_EXERCISE_
Give every line of the entries below as a Markdown table with two columns, Row for a running number and Line for the text of the line. Skip blank lines and leave the pictures out.

_RECORDED DATA_
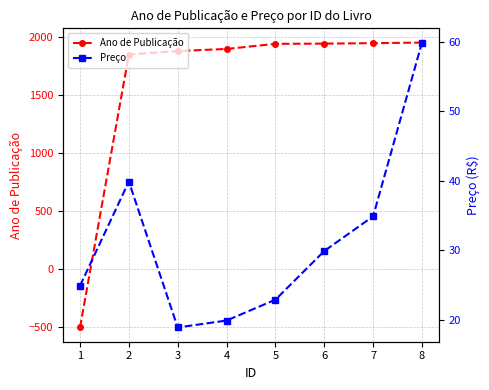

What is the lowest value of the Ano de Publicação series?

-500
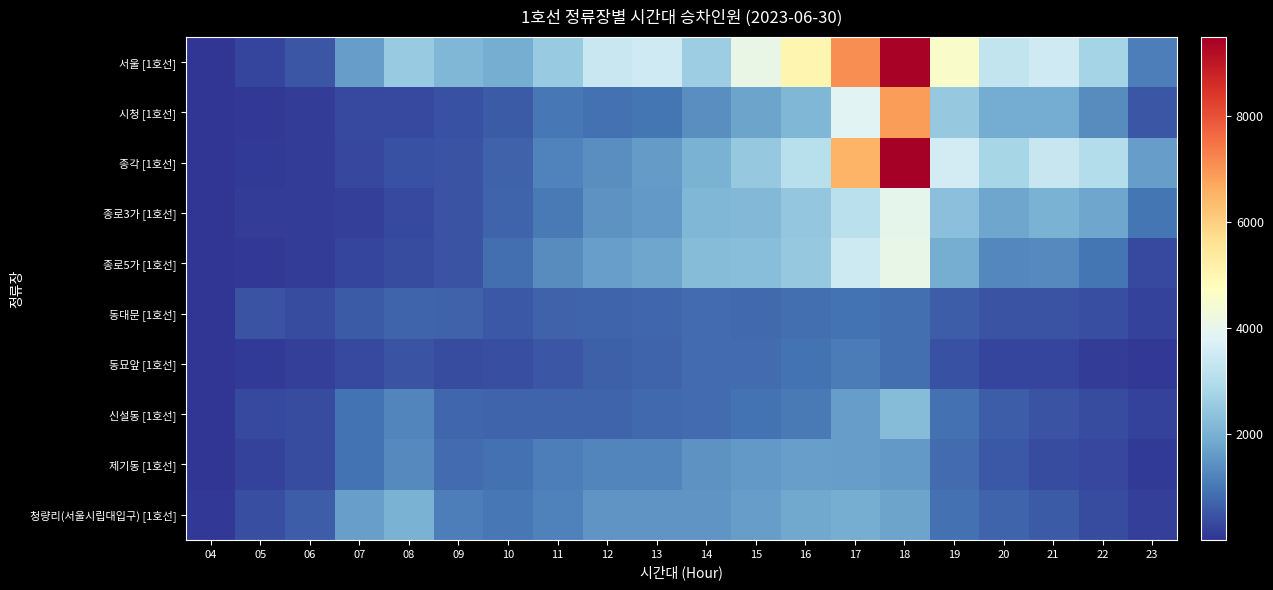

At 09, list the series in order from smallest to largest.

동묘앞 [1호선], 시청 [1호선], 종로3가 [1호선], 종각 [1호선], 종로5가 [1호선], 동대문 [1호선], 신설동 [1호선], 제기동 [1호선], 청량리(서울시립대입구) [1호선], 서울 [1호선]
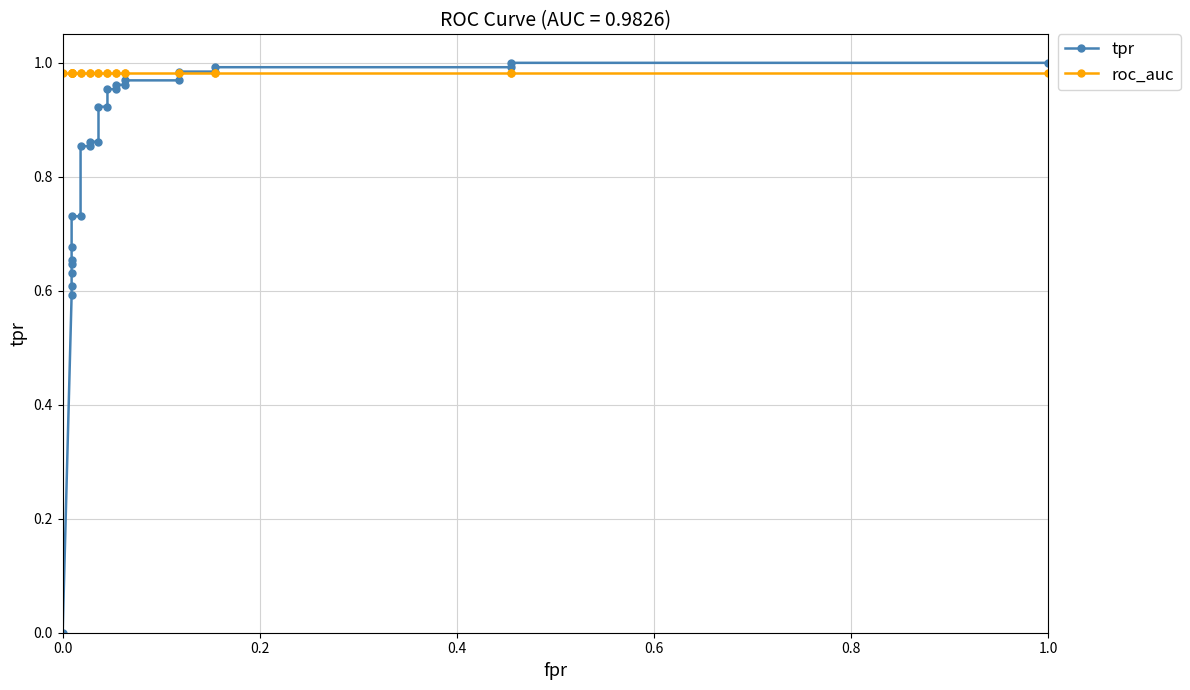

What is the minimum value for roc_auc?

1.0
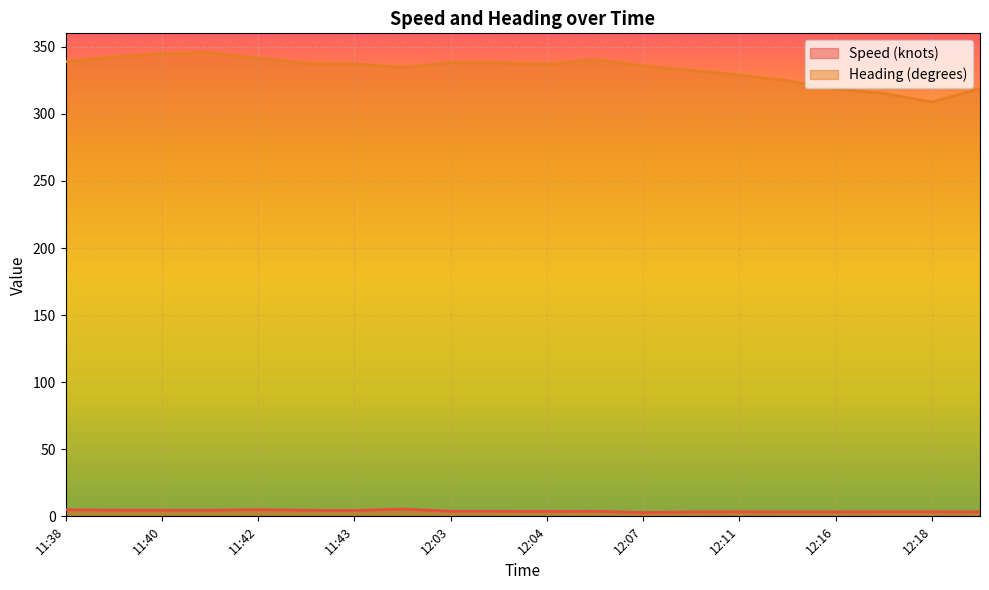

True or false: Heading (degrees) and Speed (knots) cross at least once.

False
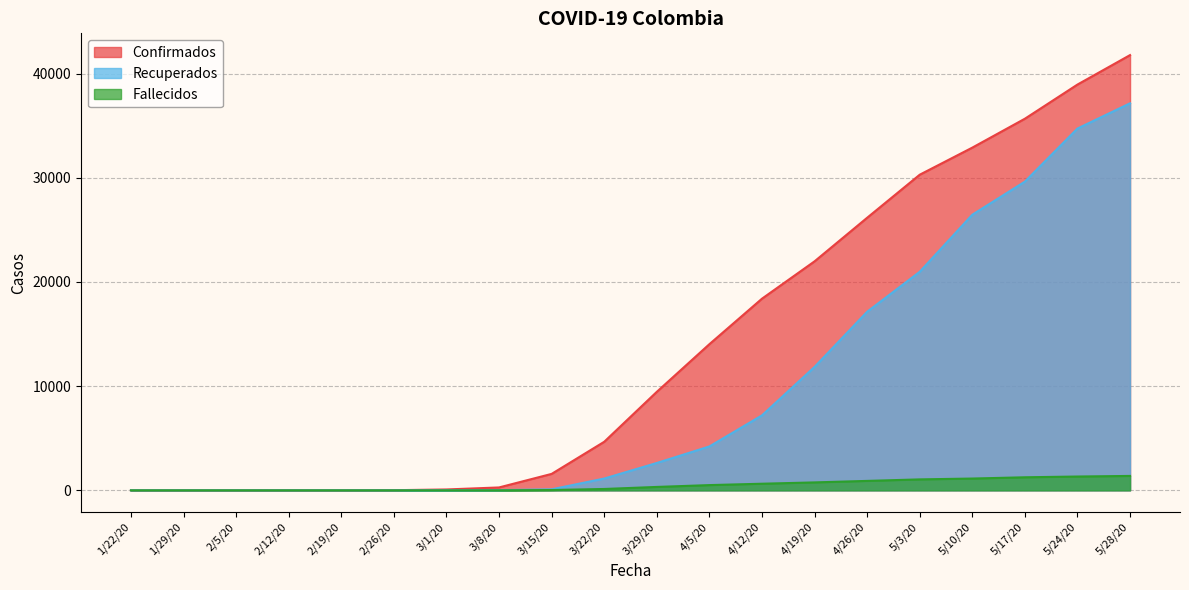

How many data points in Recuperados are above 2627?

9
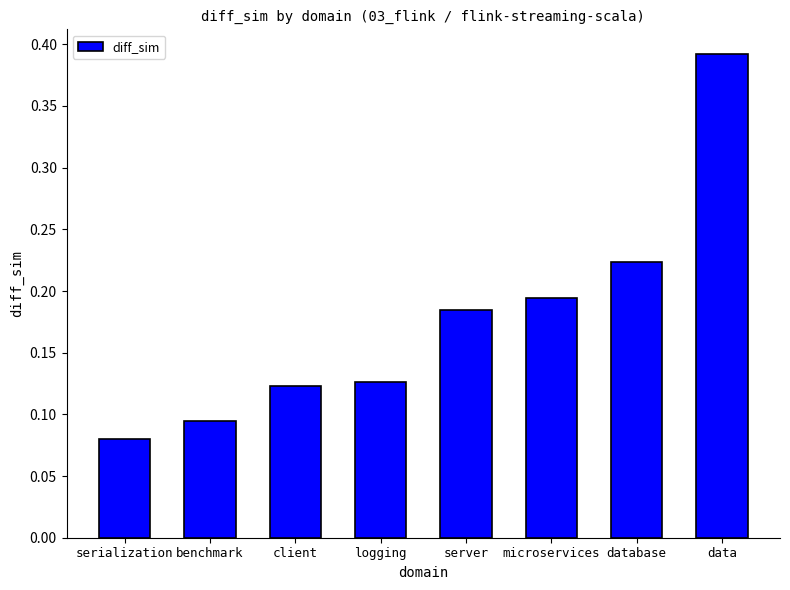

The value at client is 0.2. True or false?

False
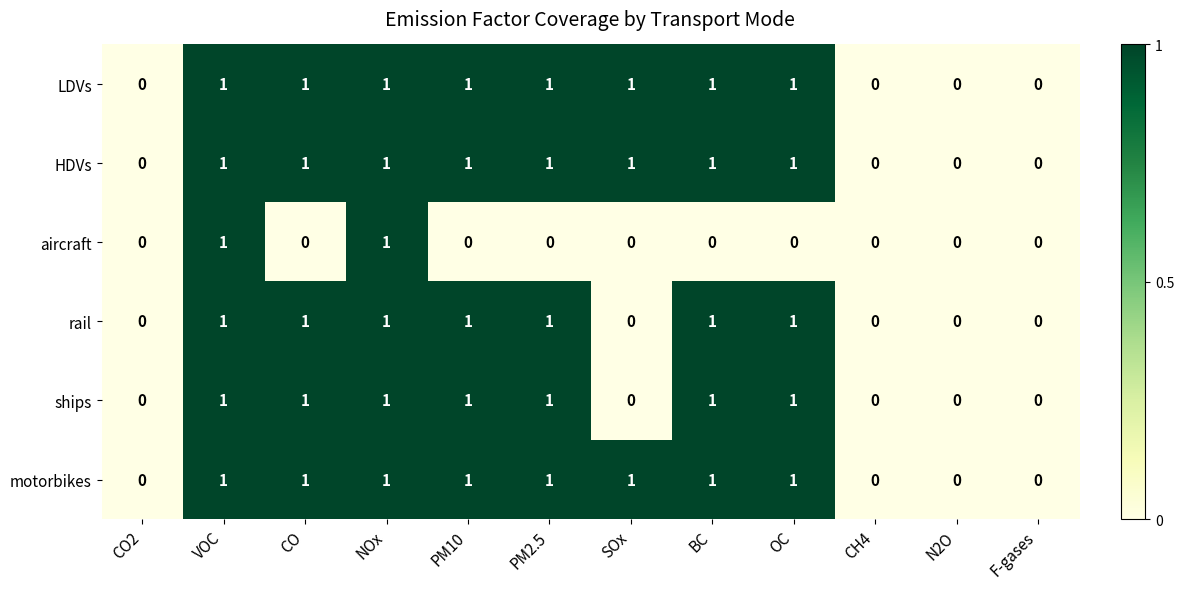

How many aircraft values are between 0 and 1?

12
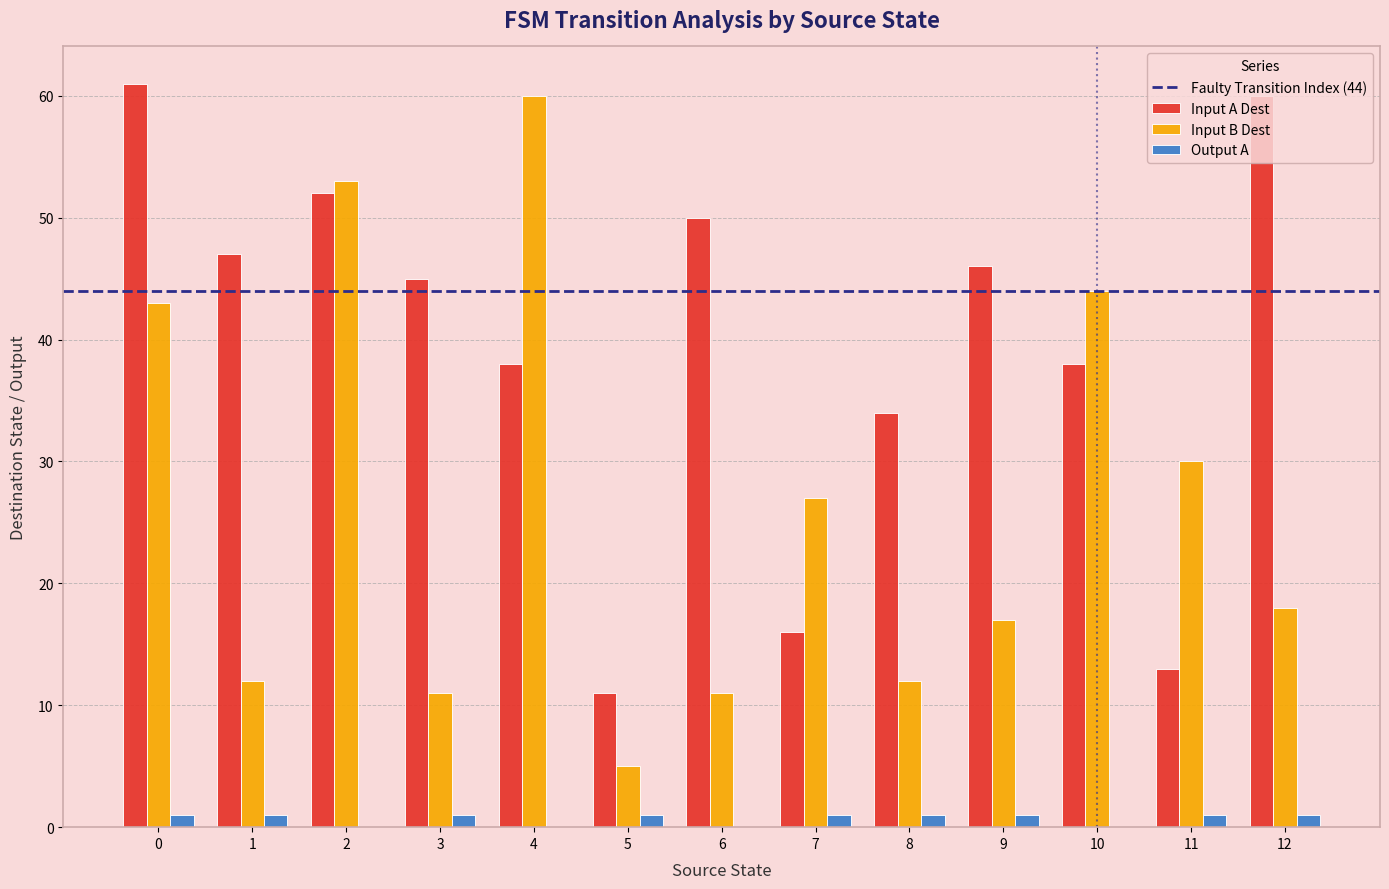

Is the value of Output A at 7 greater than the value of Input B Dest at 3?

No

_ANSWER BOX_
| Row | Line |
|---|---|
| 1 | What is the lowest value of the Ano de Publicação series? |
| 2 | -500 |
| 3 | At 09, list the series in order from smallest to largest. |
| 4 | 동묘앞 [1호선], 시청 [1호선], 종로3가 [1호선], 종각 [1호선], 종로5가 [1호선], 동대문 [1호선], 신설동 [1호선], 제기동 [1호선], 청량리(서울시립대입구) [1호선], 서울 [1호선] |
| 5 | What is the minimum value for roc_auc? |
| 6 | 1.0 |
| 7 | True or false: Heading (degrees) and Speed (knots) cross at least once. |
| 8 | False |
| 9 | How many data points in Recuperados are above 2627? |
| 10 | 9 |
| 11 | The value at client is 0.2. True or false? |
| 12 | False |
| 13 | How many aircraft values are between 0 and 1? |
| 14 | 12 |
| 15 | Is the value of Output A at 7 greater than the value of Input B Dest at 3? |
| 16 | No |